Leptin increase is associated with markers of the hemostatic system in obese healthy women

Author(s): Guagnano MT, Romano M, Falco A, Nutini M, Marinopiccoli M, et al.


Background: Leptin, a hormone secreted by the adipose tissue, might be a link between obesity and increased morbidity for cardiovascular disease. Leptin exerts proinflammatory, pro-angiogenic actions by activating a specific receptor (Ob-Rb) which is expressed in human endothelial cells. Thus, a link may exist between leptin expression and endothelial dysfunction.

Objectives: We sought to determine whether in obese women there is a correlation between leptin levels, endothelial perturbation and coagulative activation.

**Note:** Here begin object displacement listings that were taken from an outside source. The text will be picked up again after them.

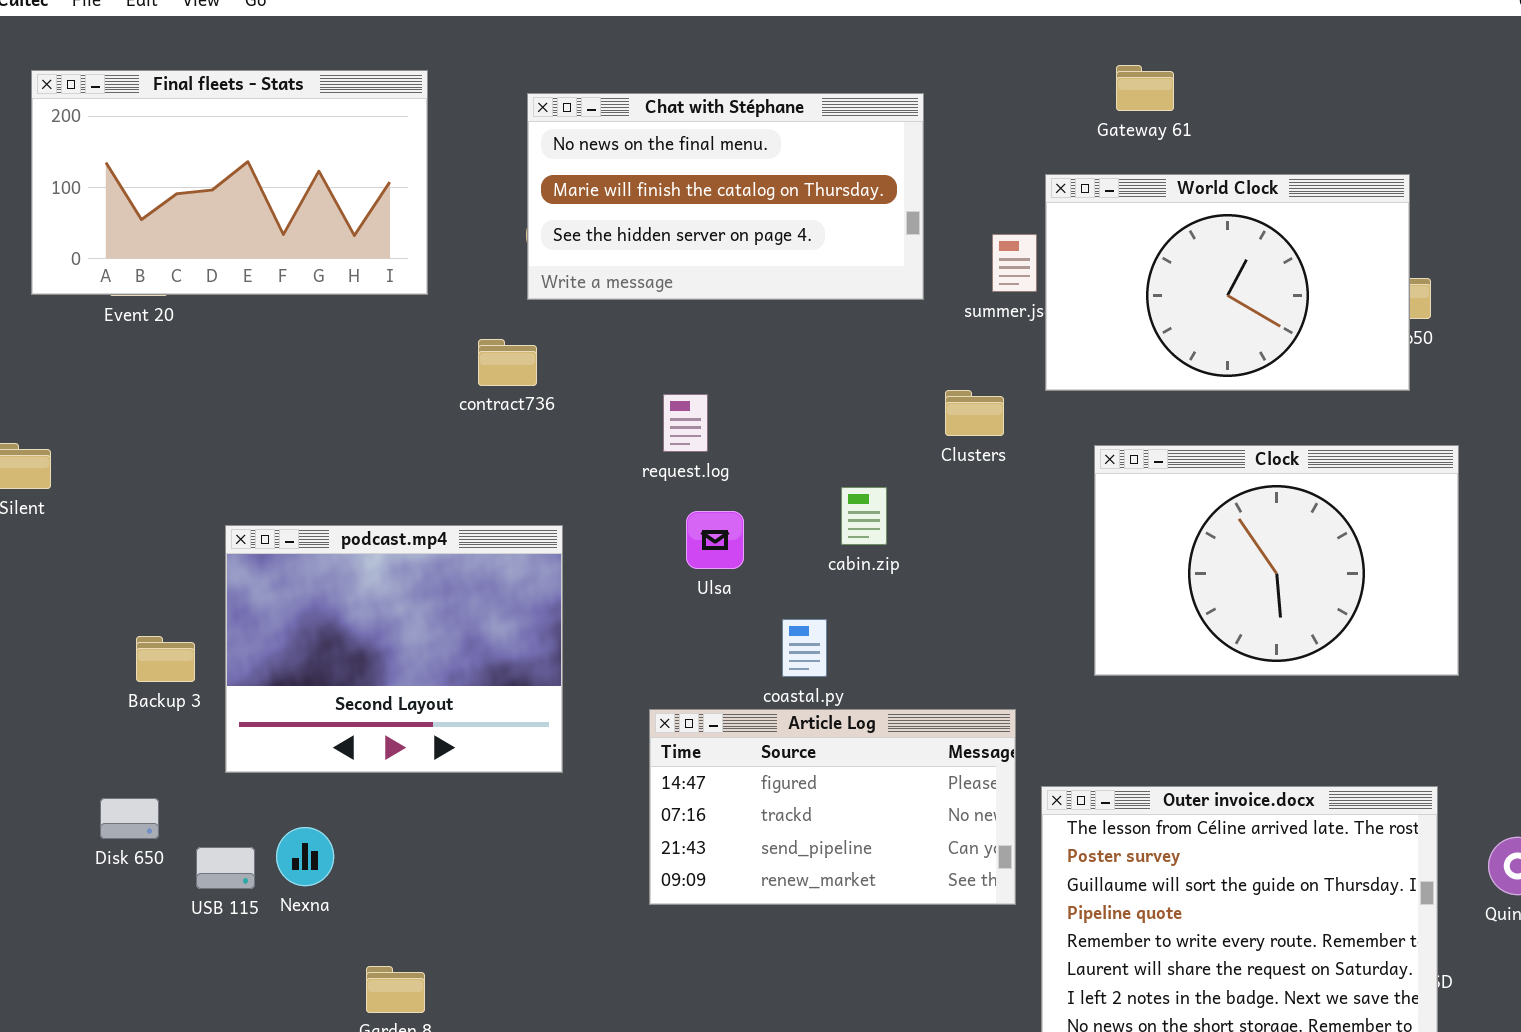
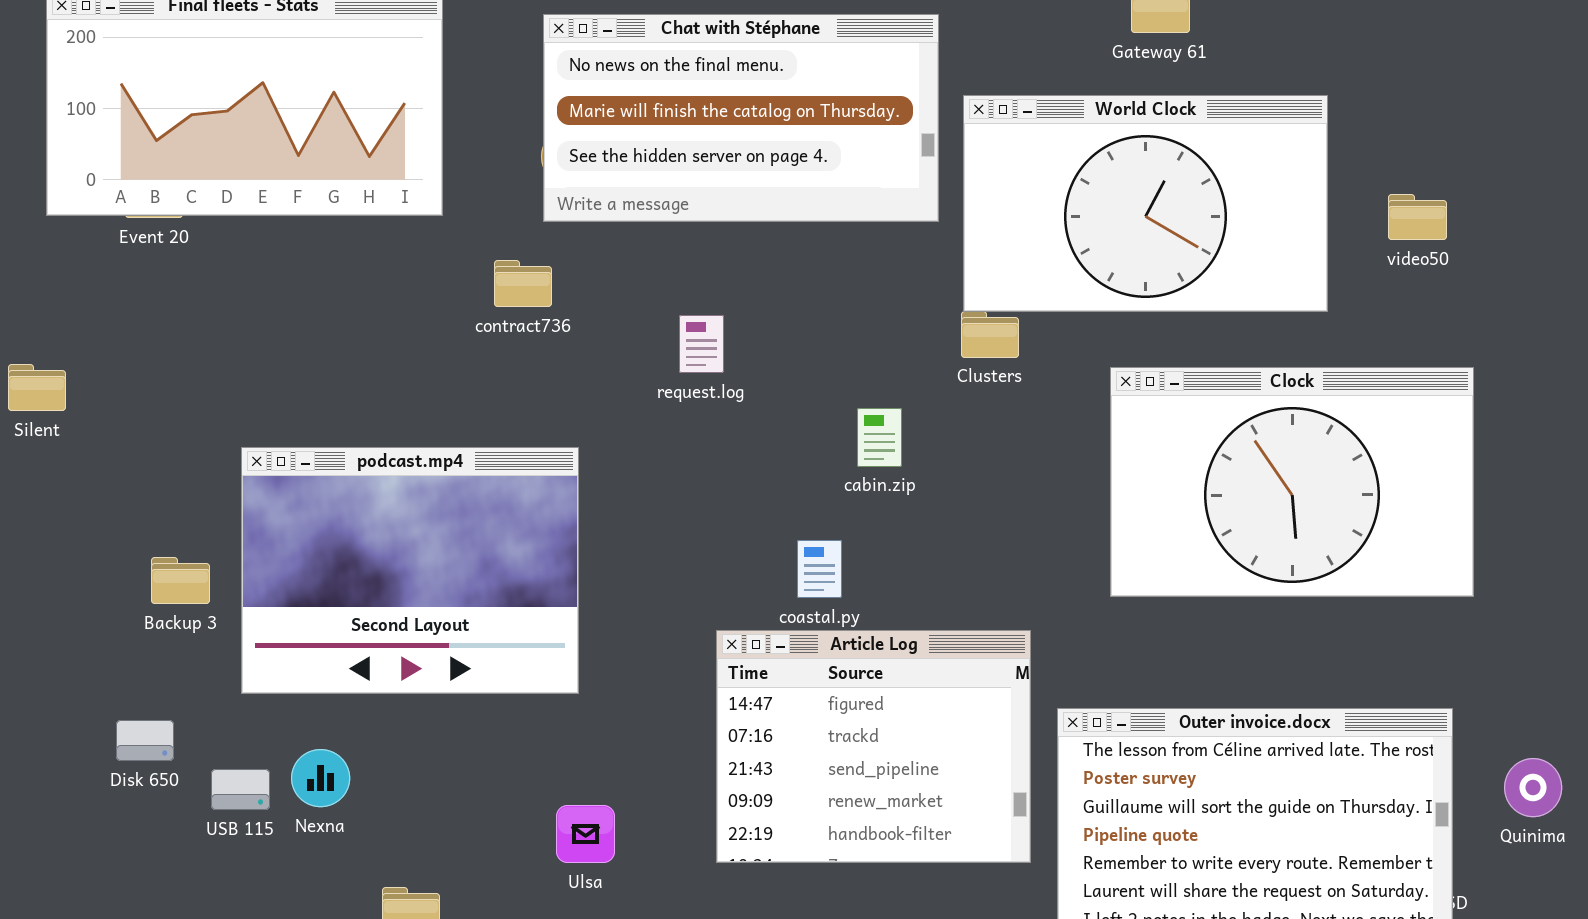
World Clock: [1045,174,1410,391] -> [963,95,1328,312], moved
Ulsa: [686,511,744,569] -> [556,805,615,863], moved
Article Log: [649,709,1016,905] -> [716,630,1031,863], resized

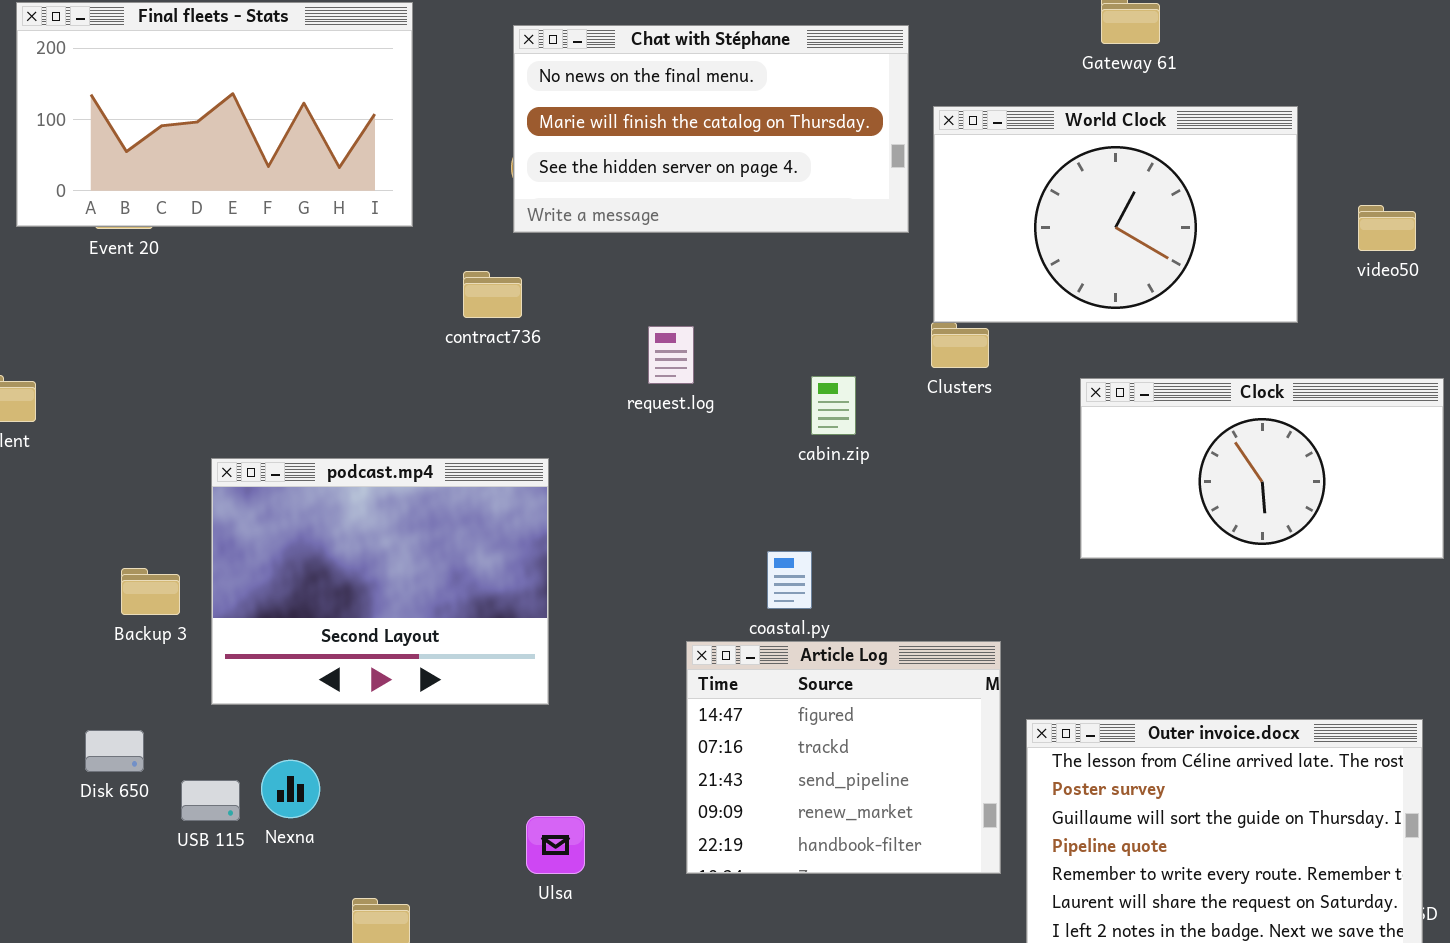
Clock: [1110,367,1474,597] -> [1080,378,1444,559], resized
cabin.zip: [857,408,902,467] -> [811,376,856,435], moved

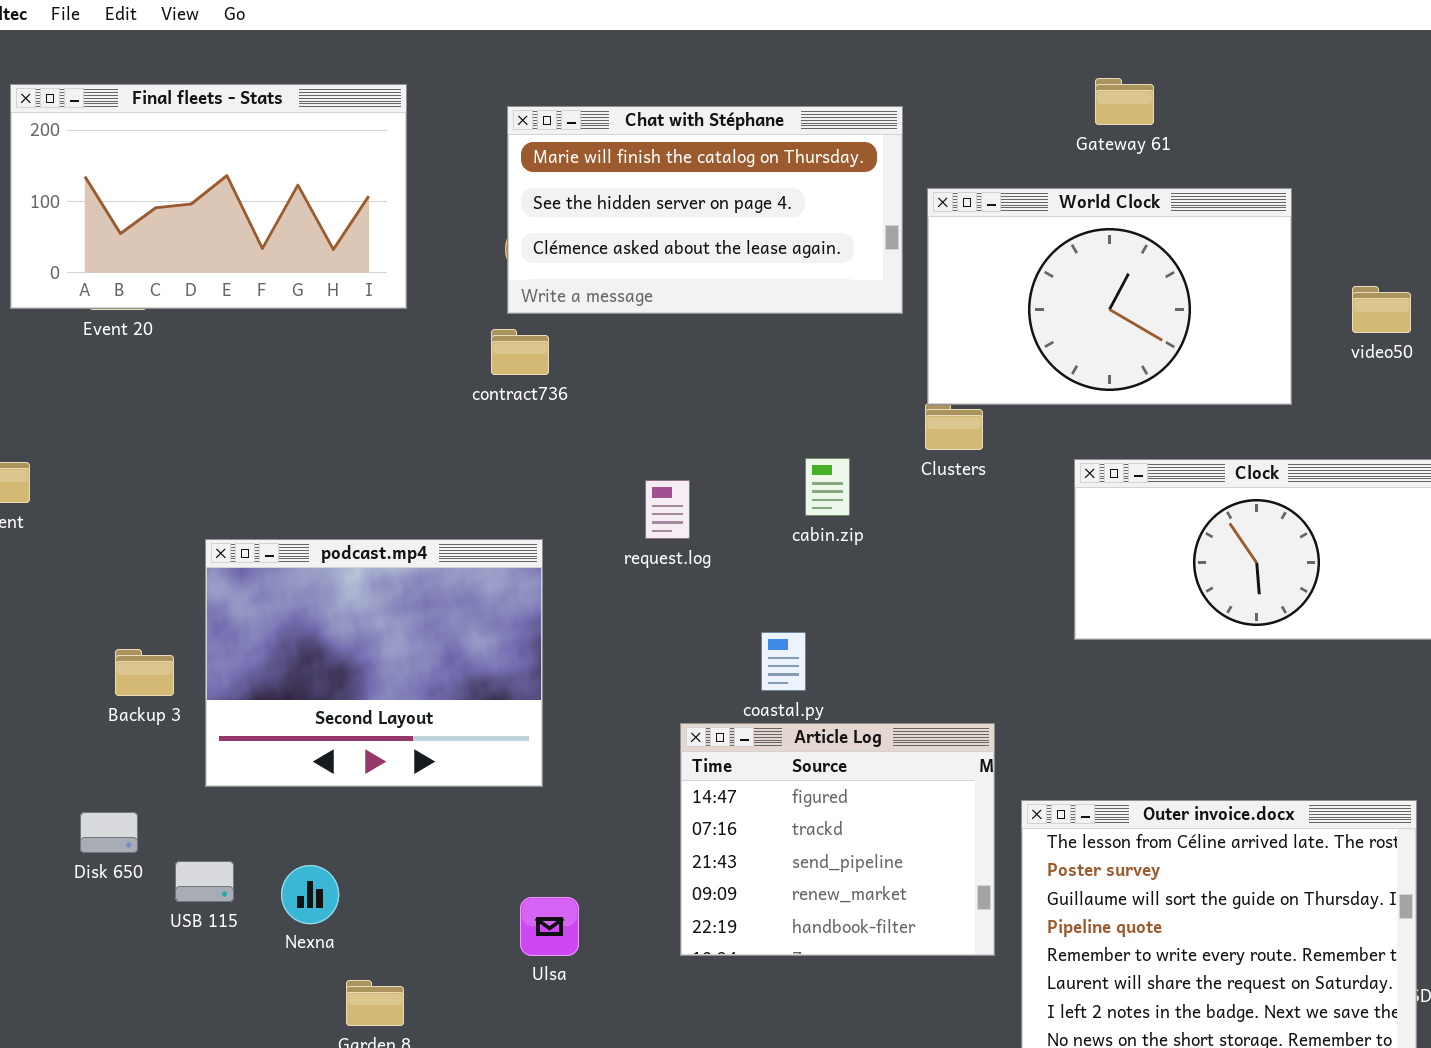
Chat with Stéphane: [513,25,909,233] -> [507,106,903,314], scrolled down 1 row
contract736: [463,271,522,318] -> [491,329,549,375], moved
request.log: [648,326,694,384] -> [645,480,690,539], moved
Nexna: [261,760,320,818] -> [281,865,339,924], moved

Methods: Circulating levels of leptin, von Willebrand Factor (VWF), factor (F)VIIa, prothrombin fragment 1 + 2 (F1+2), were measured in 51 non-diabetic, obese women and in 51 normal-weight subjects, using immunoenzymatic assays.

Results: Obese women had significantly higher levels of leptin, VWF, FVIIa, F1+2 compared with healthy women. Simple correlation coefficients showed significant correlation between leptin and either VWF, FVIIa, or F1+2 concentrations. A multiple linear regression analysis, performed to quantify further the relationship between leptin levels and the above-mentioned variables as well as the inflammatory marker C-reactive protein (CRP) and including age, body mass index (BMI), waist-hip ratio (WHR) and lipid parameters as potential confounders, revealed that only FVIIa and VWF were independently related to leptin levels. Reduction in adipose tissue after weight loss resulted in a decrease in both circulating leptin and endothelial and coagulative activation markers.

Conclusions: We suggest that leptin might have pro-atherogenic effects in vivo, with a mechanism involving endothelial cell activation.